--- The records ---

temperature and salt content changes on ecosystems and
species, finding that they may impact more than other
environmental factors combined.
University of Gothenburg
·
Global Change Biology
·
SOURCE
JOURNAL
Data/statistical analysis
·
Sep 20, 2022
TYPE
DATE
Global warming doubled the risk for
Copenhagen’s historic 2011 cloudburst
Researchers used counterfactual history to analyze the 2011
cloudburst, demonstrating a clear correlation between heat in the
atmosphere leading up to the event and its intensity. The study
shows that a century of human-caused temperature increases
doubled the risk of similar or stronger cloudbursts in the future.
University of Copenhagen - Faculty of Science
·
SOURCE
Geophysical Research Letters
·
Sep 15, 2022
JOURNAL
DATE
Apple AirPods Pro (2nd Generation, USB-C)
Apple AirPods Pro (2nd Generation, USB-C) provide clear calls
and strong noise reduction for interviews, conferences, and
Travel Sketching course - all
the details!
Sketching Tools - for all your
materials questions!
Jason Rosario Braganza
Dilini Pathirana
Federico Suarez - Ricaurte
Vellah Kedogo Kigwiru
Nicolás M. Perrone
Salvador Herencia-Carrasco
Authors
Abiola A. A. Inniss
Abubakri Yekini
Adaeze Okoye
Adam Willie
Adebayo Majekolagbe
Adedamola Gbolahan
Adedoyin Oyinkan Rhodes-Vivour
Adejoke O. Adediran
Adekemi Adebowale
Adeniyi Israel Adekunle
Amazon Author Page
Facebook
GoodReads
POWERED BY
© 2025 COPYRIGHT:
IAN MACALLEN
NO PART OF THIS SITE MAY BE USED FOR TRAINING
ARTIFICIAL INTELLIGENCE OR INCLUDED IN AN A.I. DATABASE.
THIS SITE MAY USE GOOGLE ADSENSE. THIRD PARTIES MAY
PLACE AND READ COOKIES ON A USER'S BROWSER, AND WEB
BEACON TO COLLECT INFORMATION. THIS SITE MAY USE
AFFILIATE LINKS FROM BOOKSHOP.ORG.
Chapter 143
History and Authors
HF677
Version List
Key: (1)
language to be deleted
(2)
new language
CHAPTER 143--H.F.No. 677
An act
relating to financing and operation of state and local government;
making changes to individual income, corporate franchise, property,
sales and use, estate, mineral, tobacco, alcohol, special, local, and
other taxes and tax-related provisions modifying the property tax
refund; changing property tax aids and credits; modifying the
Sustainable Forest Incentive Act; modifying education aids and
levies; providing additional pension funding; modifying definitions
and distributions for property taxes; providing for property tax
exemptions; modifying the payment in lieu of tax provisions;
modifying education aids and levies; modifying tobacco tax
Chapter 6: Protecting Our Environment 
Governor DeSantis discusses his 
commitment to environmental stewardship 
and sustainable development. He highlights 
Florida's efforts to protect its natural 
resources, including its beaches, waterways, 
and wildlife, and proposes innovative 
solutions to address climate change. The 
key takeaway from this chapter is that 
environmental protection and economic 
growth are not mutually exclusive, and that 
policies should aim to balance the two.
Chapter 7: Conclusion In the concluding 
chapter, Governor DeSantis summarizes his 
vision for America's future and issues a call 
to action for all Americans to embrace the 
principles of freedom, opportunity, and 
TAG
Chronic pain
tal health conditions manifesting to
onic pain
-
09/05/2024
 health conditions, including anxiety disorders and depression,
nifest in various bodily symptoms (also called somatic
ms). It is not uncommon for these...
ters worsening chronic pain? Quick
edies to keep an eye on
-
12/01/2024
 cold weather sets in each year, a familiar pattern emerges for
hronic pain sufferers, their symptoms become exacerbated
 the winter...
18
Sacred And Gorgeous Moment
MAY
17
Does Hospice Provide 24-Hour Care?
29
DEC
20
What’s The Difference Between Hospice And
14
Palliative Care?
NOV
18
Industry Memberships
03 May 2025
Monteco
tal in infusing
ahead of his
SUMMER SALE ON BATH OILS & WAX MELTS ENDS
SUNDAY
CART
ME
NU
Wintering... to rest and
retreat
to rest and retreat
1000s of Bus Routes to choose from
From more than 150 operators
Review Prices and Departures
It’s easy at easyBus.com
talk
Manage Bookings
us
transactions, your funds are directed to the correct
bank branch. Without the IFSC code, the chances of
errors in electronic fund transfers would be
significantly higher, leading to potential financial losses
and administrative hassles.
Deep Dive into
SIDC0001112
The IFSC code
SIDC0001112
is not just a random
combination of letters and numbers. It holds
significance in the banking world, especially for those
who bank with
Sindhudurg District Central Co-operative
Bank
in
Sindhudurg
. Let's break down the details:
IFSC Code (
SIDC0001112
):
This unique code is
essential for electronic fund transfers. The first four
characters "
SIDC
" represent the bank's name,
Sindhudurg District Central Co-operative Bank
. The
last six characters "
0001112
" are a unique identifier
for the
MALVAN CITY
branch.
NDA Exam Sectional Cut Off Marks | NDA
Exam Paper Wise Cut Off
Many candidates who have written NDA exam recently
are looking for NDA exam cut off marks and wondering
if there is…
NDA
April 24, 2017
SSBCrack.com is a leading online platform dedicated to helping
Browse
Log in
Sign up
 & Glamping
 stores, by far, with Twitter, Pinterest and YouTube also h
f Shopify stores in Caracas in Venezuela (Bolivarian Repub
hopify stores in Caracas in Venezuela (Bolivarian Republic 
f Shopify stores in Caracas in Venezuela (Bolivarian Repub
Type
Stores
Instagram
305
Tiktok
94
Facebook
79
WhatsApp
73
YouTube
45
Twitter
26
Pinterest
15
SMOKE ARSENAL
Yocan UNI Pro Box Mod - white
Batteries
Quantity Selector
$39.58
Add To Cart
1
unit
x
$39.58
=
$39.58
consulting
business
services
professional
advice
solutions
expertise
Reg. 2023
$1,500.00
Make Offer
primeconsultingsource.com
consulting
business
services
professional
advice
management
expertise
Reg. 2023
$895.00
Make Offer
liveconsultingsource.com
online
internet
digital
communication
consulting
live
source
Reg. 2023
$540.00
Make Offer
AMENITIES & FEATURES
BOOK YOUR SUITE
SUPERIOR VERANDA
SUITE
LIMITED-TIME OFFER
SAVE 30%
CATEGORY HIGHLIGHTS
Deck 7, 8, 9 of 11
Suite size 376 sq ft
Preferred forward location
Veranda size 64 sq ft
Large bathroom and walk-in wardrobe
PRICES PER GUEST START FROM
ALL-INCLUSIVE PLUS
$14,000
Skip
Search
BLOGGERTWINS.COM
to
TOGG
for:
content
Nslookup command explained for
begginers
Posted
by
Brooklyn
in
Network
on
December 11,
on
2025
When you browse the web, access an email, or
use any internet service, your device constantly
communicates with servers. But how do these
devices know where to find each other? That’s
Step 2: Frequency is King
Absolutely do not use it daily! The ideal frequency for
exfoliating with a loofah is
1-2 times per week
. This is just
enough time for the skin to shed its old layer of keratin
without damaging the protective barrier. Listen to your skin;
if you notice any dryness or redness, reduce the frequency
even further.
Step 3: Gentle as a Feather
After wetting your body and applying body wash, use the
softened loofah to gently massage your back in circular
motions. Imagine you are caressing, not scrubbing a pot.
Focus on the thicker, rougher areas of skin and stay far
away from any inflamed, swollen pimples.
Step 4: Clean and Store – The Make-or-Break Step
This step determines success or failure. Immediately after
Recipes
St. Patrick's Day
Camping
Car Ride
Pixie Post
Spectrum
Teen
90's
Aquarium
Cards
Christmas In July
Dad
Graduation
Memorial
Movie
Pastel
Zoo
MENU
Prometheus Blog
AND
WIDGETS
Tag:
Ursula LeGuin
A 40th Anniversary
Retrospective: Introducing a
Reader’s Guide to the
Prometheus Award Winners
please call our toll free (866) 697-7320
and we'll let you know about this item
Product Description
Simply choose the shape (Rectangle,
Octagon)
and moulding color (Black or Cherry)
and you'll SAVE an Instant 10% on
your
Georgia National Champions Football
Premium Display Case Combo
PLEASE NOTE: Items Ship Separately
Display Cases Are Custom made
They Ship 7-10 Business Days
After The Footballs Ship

---

## Task
Print out, without change, each line from the line holding "please call our toll free (866) 697-7320" to the final line of the material.

## Your solution
please call our toll free (866) 697-7320
and we'll let you know about this item
Product Description
Simply choose the shape (Rectangle,
Octagon)
and moulding color (Black or Cherry)
and you'll SAVE an Instant 10% on
your
Georgia National Champions Football
Premium Display Case Combo
PLEASE NOTE: Items Ship Separately
Display Cases Are Custom made
They Ship 7-10 Business Days
After The Footballs Ship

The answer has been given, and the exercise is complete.